The bottom line in this movement is that people need nature. Conservation International, one of the organizational partners of Nature4Climate, launched their #Natureisspeaking campaign in 2014. Well-known celebrities, such as Julia Roberts, speak for nature and emphasize that “people need nature” and that “nature doesn’t need people.” The claim of this public campaign is that nature will go on with or without people, as it has for over 4.5 billion years, and what people think and do doesn’t matter to nature. As Julia Robert’s voice over of Mother Nature forcefully says, “your actions will determine your fate, not mine. I am Nature. I will go on.”

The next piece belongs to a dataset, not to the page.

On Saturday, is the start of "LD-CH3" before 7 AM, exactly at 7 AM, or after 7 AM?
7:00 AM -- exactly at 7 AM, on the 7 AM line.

I strongly beg to differ with the claim that “nature doesn’t need people.” I am quite sure this statement was true over the past 4.4999 billion years, but it is not true today or tomorrow. Look around. Like it or not, we are living in the Anthropocene. Natural systems, as we recognize and understand them, are being heavily altered by human activities on a planetary scale, and it will take concerted human interventions to stop and reverse these trends (Steffen et al., 2015, Venter et al. 2016, Potapov et al. 2017). An estimated 3.5 billion ha, accounting for 23% of Earth’s land surface have been affected by some type and severity of degradation (Stavi and Lal, 2015).
Nature really does need people. For natural systems to continue to operate at their best and to harness these systems for human and planetary benefits, people and nature must work as players on the same team. Protected and managed systems alike require co-production: people working together with nature for mutual benefit. People create policies, enforce regulations, and implement incentives and governance arrangements that can serve to protect natural ecosystems and minimize negative impacts of development. People must intervene to keep plastics out of waterways and oceans, to fence off abandoned or degraded lands for natural regeneration, and to prevent catastrophic forest fires by thinning overstocked forestlands. People must help nature by mitigating effects of invasive species and removing contaminants from soils. Individual and collective actions need to adapt to prevent further degradation and destruction of natural systems.Even allowing natural processes to operate on their own requires interventions to protect and insulate areas from destructive activities. And degraded ecosystems need human assistance, deliberate planning and frequent monitoring to be restored to provide better conditions for both people and nature. These and many other actions are needed to keep natural systems operating and to restore lost properties of nature in all regions of the world. Certainly, only nature can fully heal itself, but it can heal much faster if we help it along. Nature needs people.
Memes and messages need to be carefully crafted to maximize their impact. But however you look at it, nature needs people just as much as people need nature. We are all part of the same global ecosystem and we need to work in a partnership with nature for the benefit of our planet and its people (Chazdon et al. 2017). Our collective future depends on building a strong and lasting partnership with nature.